I’m going to keep looking for external funding, but for now I’m humbled that so many people would like to keep funding my open justice work. Any money I raise would be used to pay me for my time doing open justice campaigning. The sorts of things that includes is providing support and advice to bereaved families; blogging and sharing information publicly; presenting key messages when invited to speak at conferences or meetings (something I’ve never been able to afford to do before and won’t intend to do much of). What I’d really love to do is explore the latent value in the tweet archives and take some time to look at Richard’s inquest and digest the key messages from it, using it as a case study to consider how to make a more accessible and useful summary. I may also use small amounts of money to buy craft supplies for awareness raising prompts.
When it comes to attending inquests, tribunals and pre-inquest review hearings to live tweet proceedings these invariably have considerable costs for travel and accommodation etc so the number I am able to do will depend on the amount raised and the success of applying to external funders. I would like to be able to continue to shine a spotlight on citizens being failed by state services, especially those who are learning disabled or have mental ill health.

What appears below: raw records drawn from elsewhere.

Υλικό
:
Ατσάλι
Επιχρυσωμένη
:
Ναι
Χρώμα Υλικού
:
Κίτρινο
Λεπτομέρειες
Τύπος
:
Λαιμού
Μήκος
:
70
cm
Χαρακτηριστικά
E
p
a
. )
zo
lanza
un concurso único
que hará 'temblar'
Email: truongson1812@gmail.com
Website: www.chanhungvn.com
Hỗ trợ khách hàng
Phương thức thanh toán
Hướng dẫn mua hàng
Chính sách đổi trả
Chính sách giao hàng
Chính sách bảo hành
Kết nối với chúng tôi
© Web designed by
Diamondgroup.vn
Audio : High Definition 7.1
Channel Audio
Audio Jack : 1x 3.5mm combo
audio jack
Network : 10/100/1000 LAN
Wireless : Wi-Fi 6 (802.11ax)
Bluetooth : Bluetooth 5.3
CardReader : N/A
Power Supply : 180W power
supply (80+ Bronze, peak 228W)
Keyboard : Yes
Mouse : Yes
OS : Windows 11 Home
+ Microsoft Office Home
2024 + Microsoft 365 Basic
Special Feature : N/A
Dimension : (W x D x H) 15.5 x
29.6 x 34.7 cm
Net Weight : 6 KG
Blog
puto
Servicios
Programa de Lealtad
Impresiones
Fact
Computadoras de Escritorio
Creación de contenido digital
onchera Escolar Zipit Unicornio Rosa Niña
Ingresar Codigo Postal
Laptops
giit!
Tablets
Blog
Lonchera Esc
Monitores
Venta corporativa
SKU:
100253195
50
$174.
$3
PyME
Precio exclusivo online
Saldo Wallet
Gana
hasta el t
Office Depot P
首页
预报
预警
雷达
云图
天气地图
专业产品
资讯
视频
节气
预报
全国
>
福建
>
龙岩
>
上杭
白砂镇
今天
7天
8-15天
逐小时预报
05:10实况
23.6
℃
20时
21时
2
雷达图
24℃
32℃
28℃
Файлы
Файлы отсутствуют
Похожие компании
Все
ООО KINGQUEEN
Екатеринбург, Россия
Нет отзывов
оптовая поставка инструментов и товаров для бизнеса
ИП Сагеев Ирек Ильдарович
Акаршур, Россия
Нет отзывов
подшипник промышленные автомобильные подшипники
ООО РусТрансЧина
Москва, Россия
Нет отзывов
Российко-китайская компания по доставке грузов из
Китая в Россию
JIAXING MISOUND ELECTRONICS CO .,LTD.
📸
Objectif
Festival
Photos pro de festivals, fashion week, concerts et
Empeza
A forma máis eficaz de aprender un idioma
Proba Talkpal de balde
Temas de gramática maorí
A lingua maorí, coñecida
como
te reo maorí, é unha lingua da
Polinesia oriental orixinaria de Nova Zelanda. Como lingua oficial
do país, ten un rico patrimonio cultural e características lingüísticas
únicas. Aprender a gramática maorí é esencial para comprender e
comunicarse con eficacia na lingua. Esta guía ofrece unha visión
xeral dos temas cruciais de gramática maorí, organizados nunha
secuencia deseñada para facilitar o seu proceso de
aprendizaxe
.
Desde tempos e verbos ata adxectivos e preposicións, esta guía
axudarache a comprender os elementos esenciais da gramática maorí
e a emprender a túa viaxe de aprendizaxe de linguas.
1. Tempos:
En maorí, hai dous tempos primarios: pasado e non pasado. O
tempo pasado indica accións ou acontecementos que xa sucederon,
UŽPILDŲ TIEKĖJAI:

As a freelancer any income I earn will be taxable (obviously) and I am not offering rewards for donations, because then it turns into a trading relationship. You will all have my undying gratitude though. As you’re all aware I’m big into transparency so I’ll also provide a breakdown of donations given (the numbers, not the people) and how they are spent at least once a year, more often if people would like.
If you’ve got any questions then please just shout, and if you’d like to make a regular donation please do get in touch and let me know so I can send you my details. Many, many thanks for all the encouragement and support, I’ll be eternally grateful that only 3% of people told me to get on my bike at such an outrageous request.